State v. Unknown is the greatest gambit of my artistic career but I believe a true artist should avoid repeating their successes or those of others and advance into uncharted territory as often as they can. Regardless of how the film is ultimately received, I rest somewhat comfortably knowing I took a substantial risk as a filmmaker and tried something new and different.


Are there any books, videos, essays or other resources that have significantly impacted your management and entrepreneurial thinking and philosophy?

I’ve actually been on a major reading kick since the start of the pandemic! Quite obviously as a result of greater solitude engendered by the pandemic, I’ve kept up a habit of leaping from one book to the next in an unbroken chain since the coronavirus first reared its ugly head. With topics ranging from psychology to philosophy to biography to classical literature, the simple act of ravenously seeking out books on topics of great personal interest is an activity I waited too long to so raptly adopt. And the selected titles have certainly influenced me in many respects.

Among the books I’ve read as part of said journey, I will say that Solitude: A Return to the Self by Anthony Storr revealed to me the scientifically-backed value of alone time and its critical importance in the lives of creative individuals. How to Win Friends and Influence People by Dale Carnegie exposed me to a series of great interpersonal habits to cultivate based on timeless moral principles. And lastly, Creativity, Inc. by Dr.
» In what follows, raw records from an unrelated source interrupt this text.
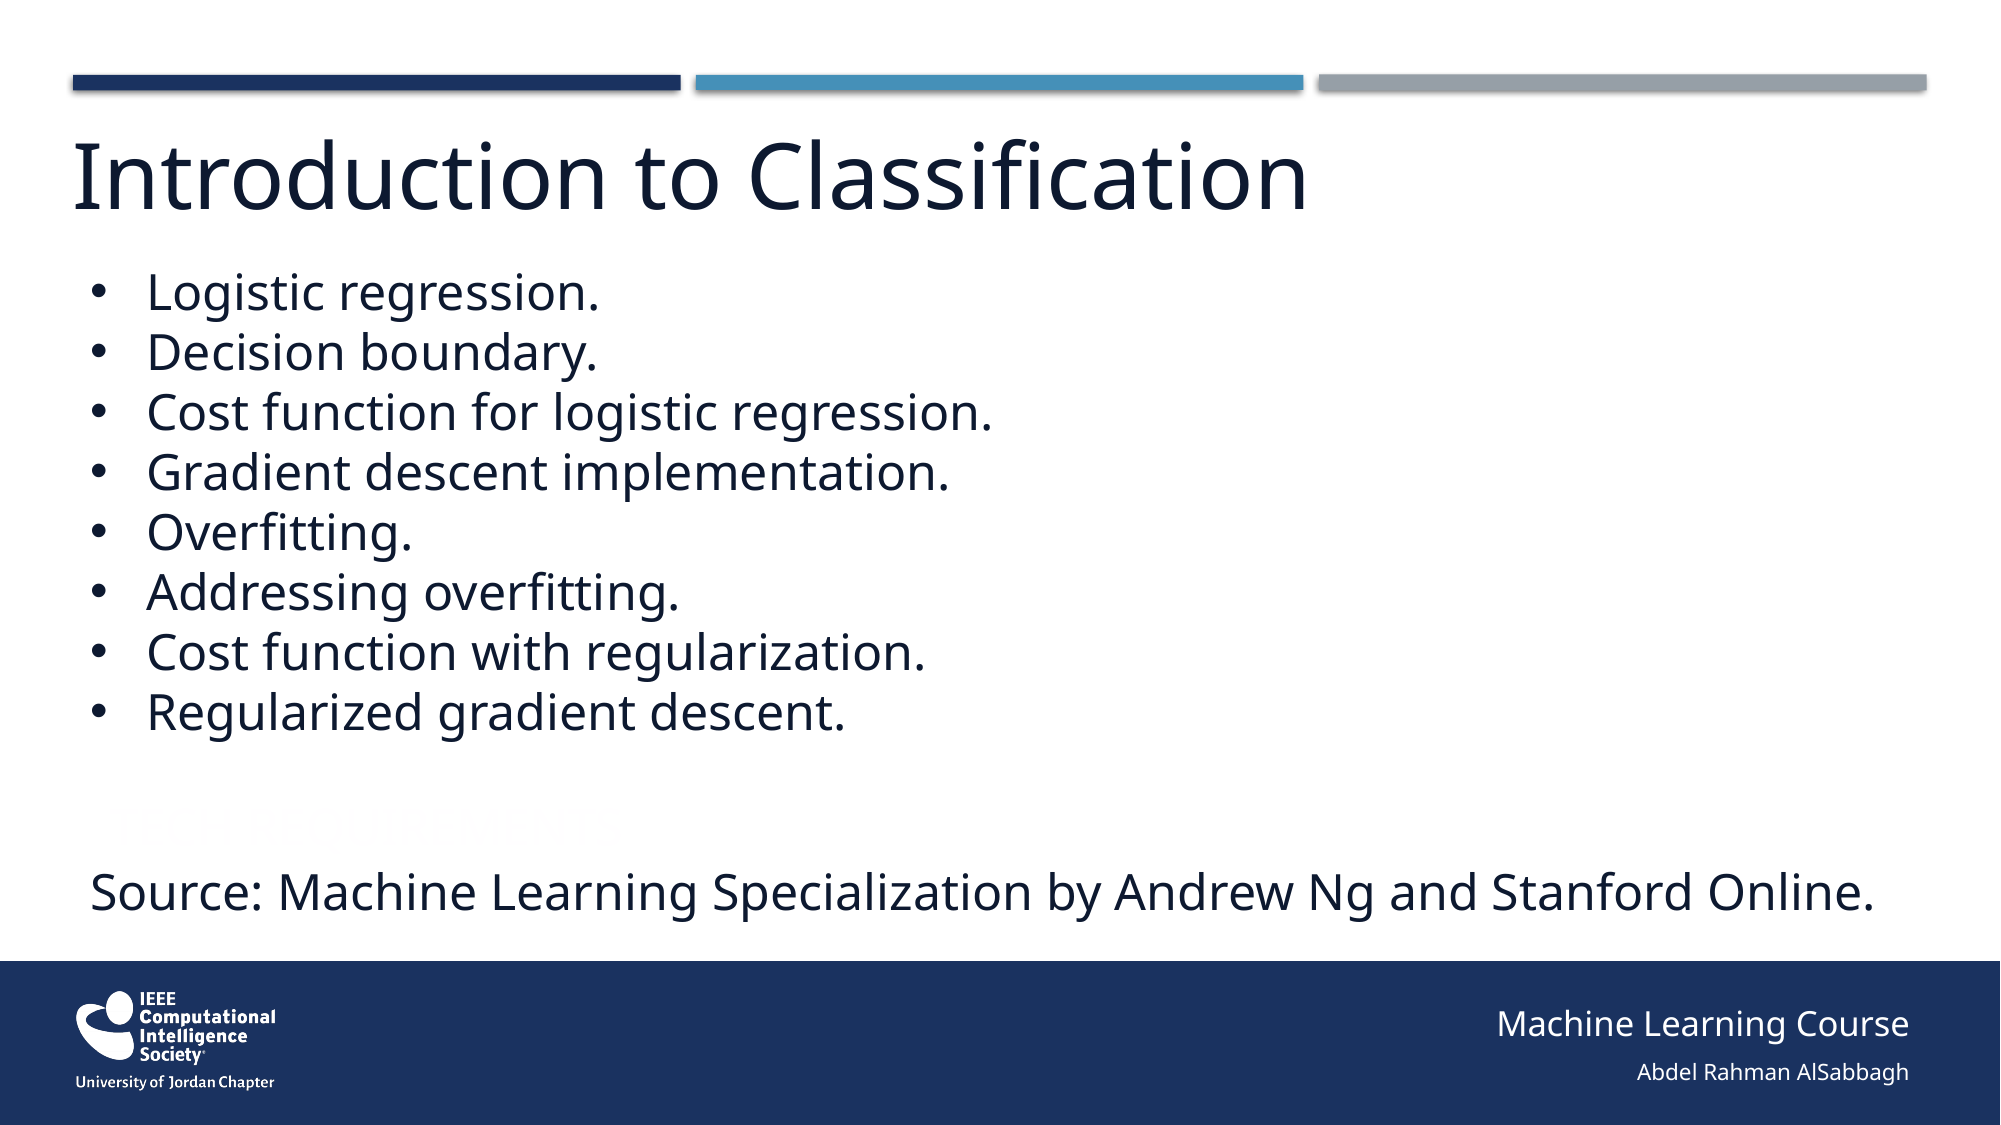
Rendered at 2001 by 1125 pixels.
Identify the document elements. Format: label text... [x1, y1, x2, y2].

text_box [0, 961, 2000, 1125]
text_box Logistic regression. Decision boundary. Cost function for logistic regression. Gradient descent implementation. Overfitting. Addressing overfitting. Cost function with regularization. Regularized gradient descent. Source: Machine Learning Specialization by Andrew Ng and Stanford Online. [75, 253, 1943, 946]
picture [74, 991, 276, 1092]
list Machine Learning Course Abdel Rahman AlSabbagh [278, 993, 1925, 1093]
text_box Introduction to Classification [57, 110, 1862, 225]
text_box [74, 253, 1926, 891]
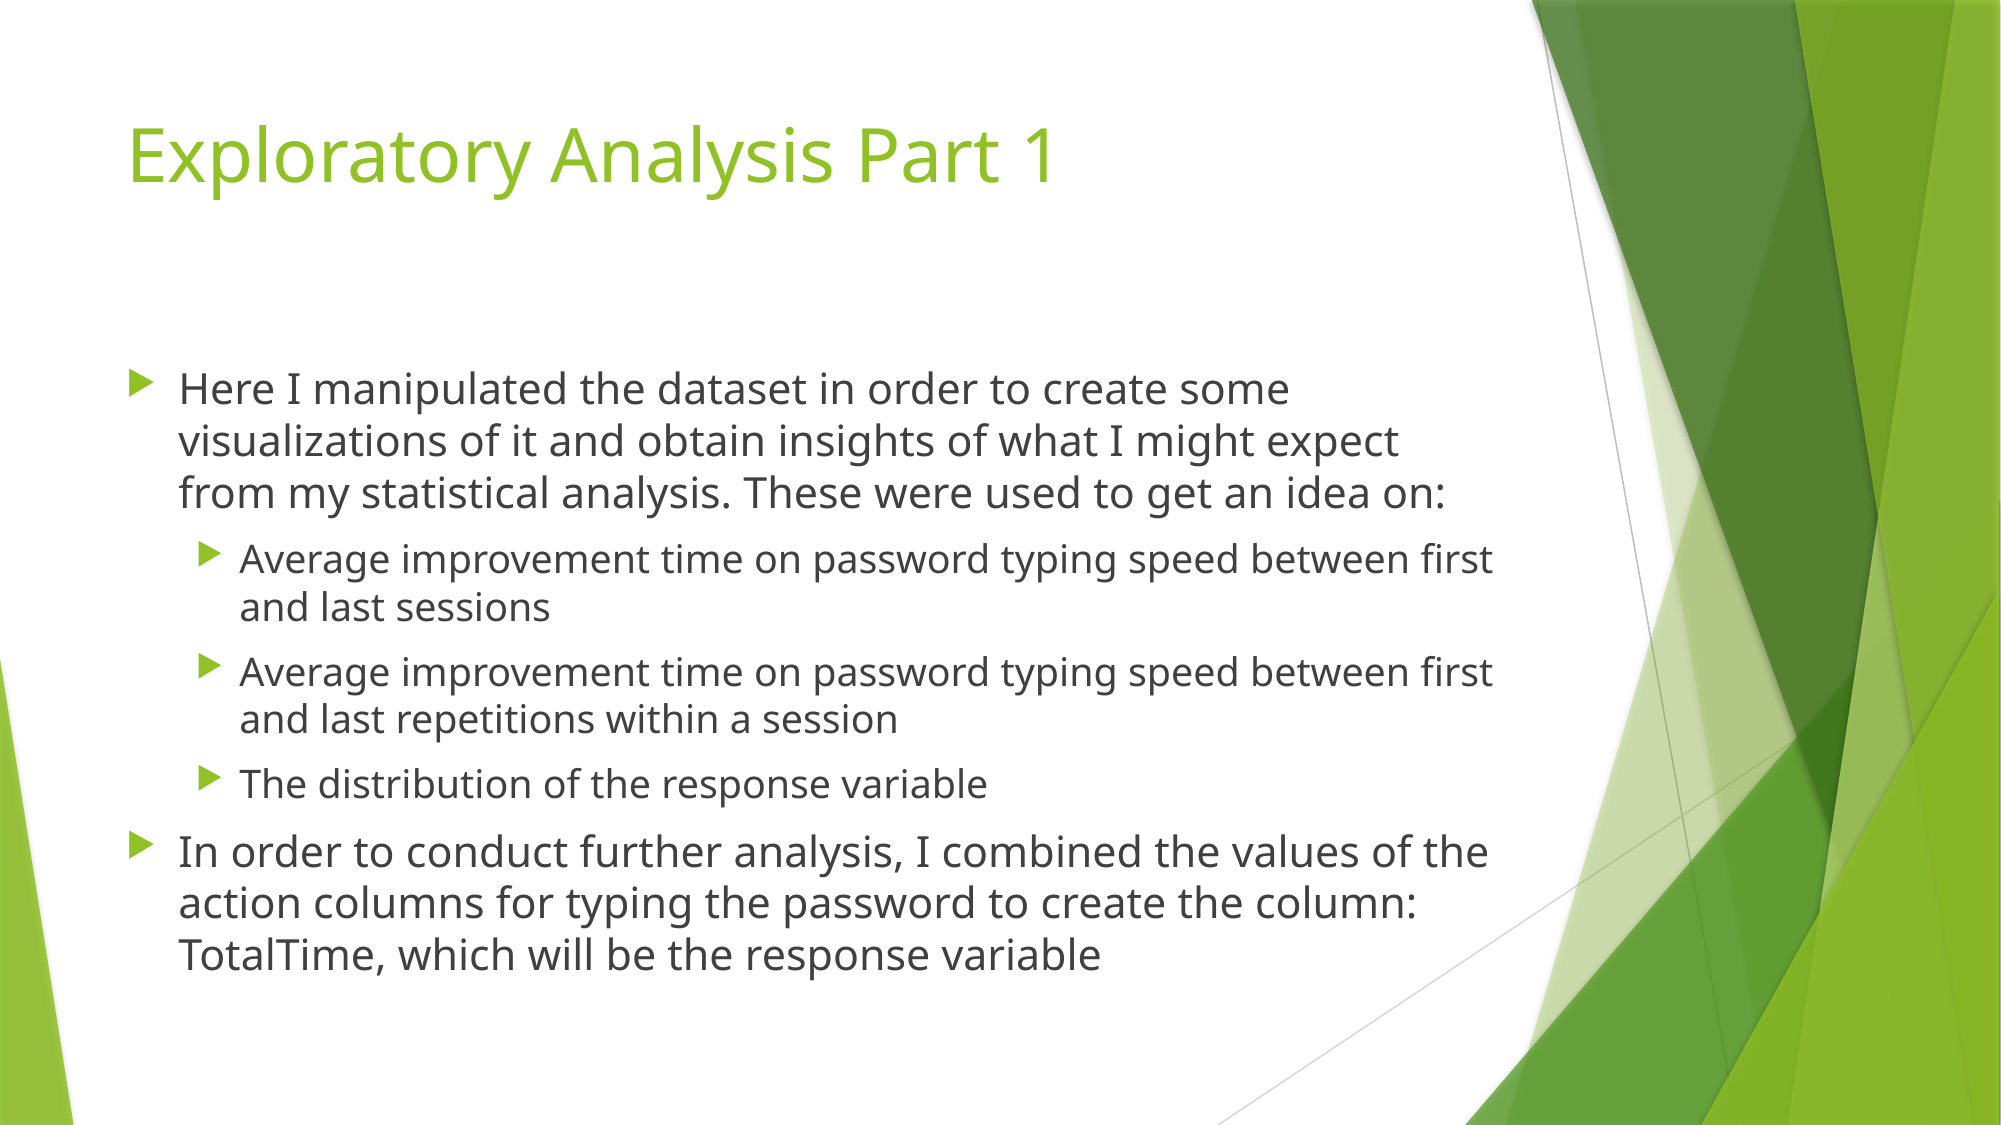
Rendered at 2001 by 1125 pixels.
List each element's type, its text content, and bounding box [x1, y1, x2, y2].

list Here I manipulated the dataset in order to create some visualizations of it and obtain insights of what I might expect from my statistical analysis. These were used to get an idea on: Average improvement time on password typing speed between first and last sessions Average improvement time on password typing speed between first and last repetitions within a session The distribution of the response variable In order to conduct further analysis, I combined the values of the action columns for typing the password to create the column: TotalTime, which will be the response variable [111, 354, 1522, 992]
title Exploratory Analysis Part 1 [111, 99, 1522, 317]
Ed Catmull presents an unsparingly candid look at the unique workplace culture and management style of Pixar Animation Studios.

What I’ve said about these particular books is of course just the tip of the iceberg in terms of the sheer quantity of knowledge and wisdom they have to offer. More important than any book or encapsulated description of them is the value of simply opening oneself to the experiences and teachings of others who’ve made the uncommon effort to gather their thoughts clearly and cogently in the form of a book. It’s a constantly rewarding gift which not only continues to shape my artistic work but also general experiences in life.

As a particular quartet of dried fruit from the West Coast would say, “Books… check ‘em out!”